### Records
= Beginning of Section =

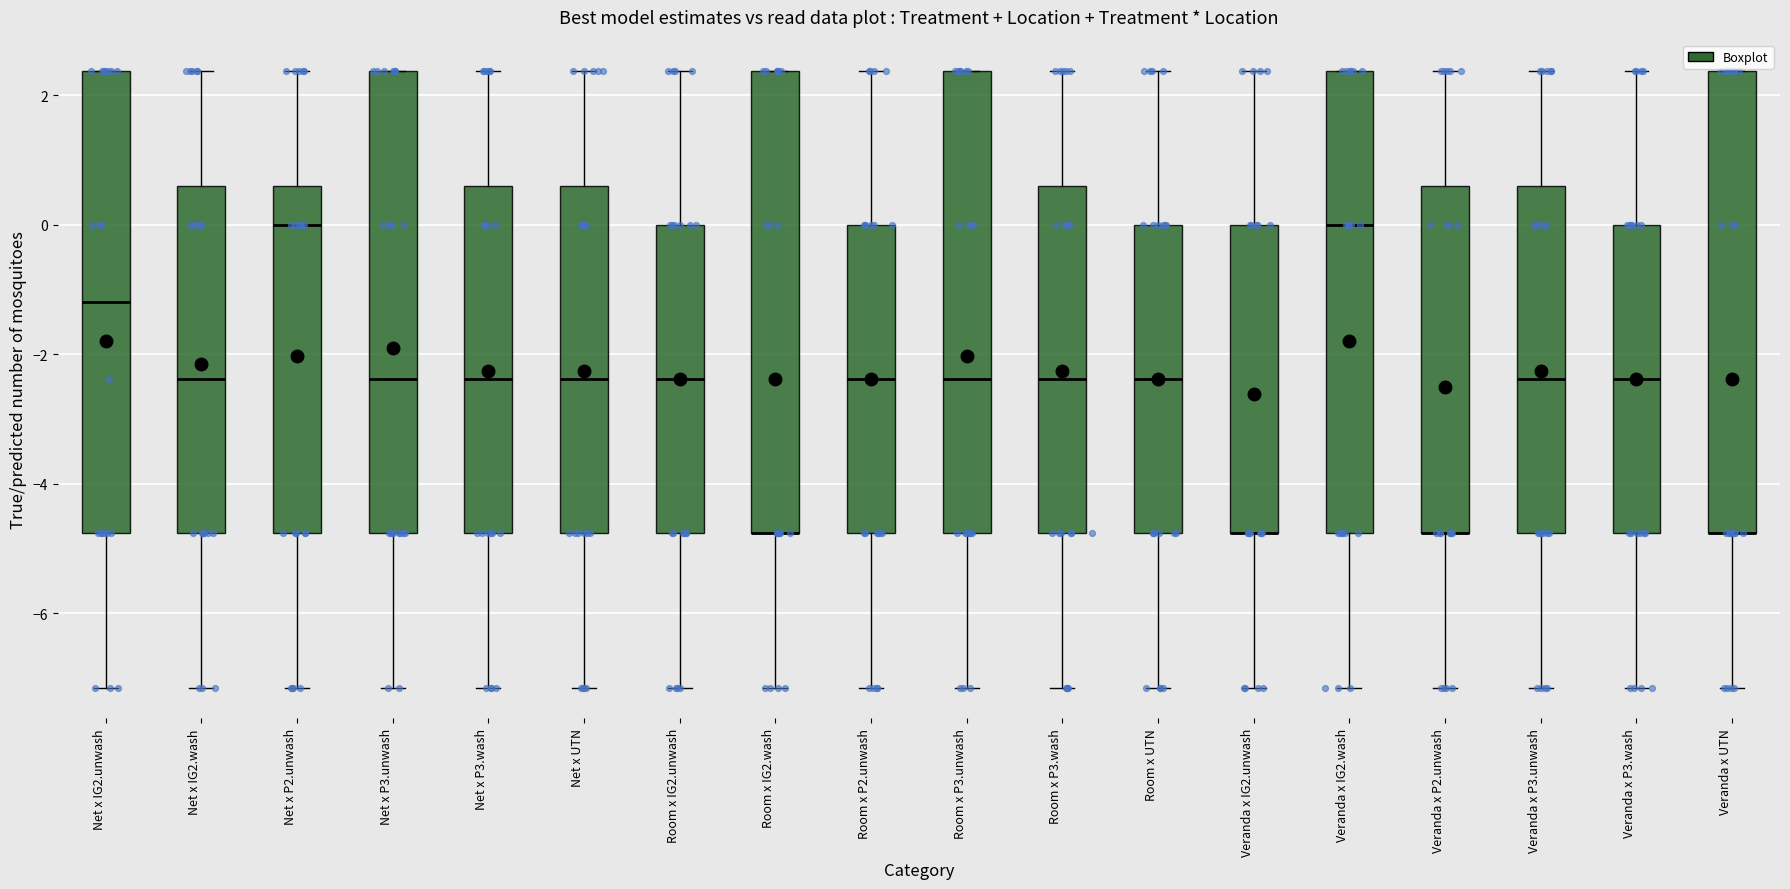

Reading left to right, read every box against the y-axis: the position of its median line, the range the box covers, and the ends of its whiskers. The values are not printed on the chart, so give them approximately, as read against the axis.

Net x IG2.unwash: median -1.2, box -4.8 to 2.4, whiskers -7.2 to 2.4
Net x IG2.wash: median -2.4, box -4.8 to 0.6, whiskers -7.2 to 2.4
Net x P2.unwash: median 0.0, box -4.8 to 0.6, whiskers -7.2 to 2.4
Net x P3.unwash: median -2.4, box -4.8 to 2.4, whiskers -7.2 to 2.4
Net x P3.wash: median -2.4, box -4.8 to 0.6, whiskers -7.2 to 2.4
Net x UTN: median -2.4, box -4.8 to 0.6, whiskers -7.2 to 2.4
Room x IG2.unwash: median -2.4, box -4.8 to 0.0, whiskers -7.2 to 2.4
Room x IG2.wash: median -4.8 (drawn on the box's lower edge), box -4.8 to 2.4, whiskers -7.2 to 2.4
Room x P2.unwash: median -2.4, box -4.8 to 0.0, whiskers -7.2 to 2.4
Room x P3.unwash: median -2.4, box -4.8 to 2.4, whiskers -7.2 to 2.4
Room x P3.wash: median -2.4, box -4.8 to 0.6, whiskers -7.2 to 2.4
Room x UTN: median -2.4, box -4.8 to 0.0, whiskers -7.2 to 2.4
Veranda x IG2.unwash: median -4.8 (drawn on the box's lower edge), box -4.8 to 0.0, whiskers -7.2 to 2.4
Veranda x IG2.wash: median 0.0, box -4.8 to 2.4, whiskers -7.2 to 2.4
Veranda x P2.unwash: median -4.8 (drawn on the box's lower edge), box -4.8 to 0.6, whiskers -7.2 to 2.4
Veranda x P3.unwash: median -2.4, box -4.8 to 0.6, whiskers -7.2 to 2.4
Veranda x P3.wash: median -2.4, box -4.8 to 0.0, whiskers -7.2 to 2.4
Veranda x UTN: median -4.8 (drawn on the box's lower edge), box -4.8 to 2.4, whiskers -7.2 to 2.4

= End of Section =

### Task objective
Convert every line of the entries above into a Markdown table with two columns, Row and Line, giving each line its row number and skipping blank lines. Leave the pictures out of the table.

### Reply
| Row | Line |
|---|---|
| 1 | Reading left to right, read every box against the y-axis: the position of its median line, the range the box covers, and the ends of its whiskers. The values are not printed on the chart, so give them approximately, as read against the axis. |
| 2 | Net x IG2.unwash: median -1.2, box -4.8 to 2.4, whiskers -7.2 to 2.4 |
| 3 | Net x IG2.wash: median -2.4, box -4.8 to 0.6, whiskers -7.2 to 2.4 |
| 4 | Net x P2.unwash: median 0.0, box -4.8 to 0.6, whiskers -7.2 to 2.4 |
| 5 | Net x P3.unwash: median -2.4, box -4.8 to 2.4, whiskers -7.2 to 2.4 |
| 6 | Net x P3.wash: median -2.4, box -4.8 to 0.6, whiskers -7.2 to 2.4 |
| 7 | Net x UTN: median -2.4, box -4.8 to 0.6, whiskers -7.2 to 2.4 |
| 8 | Room x IG2.unwash: median -2.4, box -4.8 to 0.0, whiskers -7.2 to 2.4 |
| 9 | Room x IG2.wash: median -4.8 (drawn on the box's lower edge), box -4.8 to 2.4, whiskers -7.2 to 2.4 |
| 10 | Room x P2.unwash: median -2.4, box -4.8 to 0.0, whiskers -7.2 to 2.4 |
| 11 | Room x P3.unwash: median -2.4, box -4.8 to 2.4, whiskers -7.2 to 2.4 |
| 12 | Room x P3.wash: median -2.4, box -4.8 to 0.6, whiskers -7.2 to 2.4 |
| 13 | Room x UTN: median -2.4, box -4.8 to 0.0, whiskers -7.2 to 2.4 |
| 14 | Veranda x IG2.unwash: median -4.8 (drawn on the box's lower edge), box -4.8 to 0.0, whiskers -7.2 to 2.4 |
| 15 | Veranda x IG2.wash: median 0.0, box -4.8 to 2.4, whiskers -7.2 to 2.4 |
| 16 | Veranda x P2.unwash: median -4.8 (drawn on the box's lower edge), box -4.8 to 0.6, whiskers -7.2 to 2.4 |
| 17 | Veranda x P3.unwash: median -2.4, box -4.8 to 0.6, whiskers -7.2 to 2.4 |
| 18 | Veranda x P3.wash: median -2.4, box -4.8 to 0.0, whiskers -7.2 to 2.4 |
| 19 | Veranda x UTN: median -4.8 (drawn on the box's lower edge), box -4.8 to 2.4, whiskers -7.2 to 2.4 |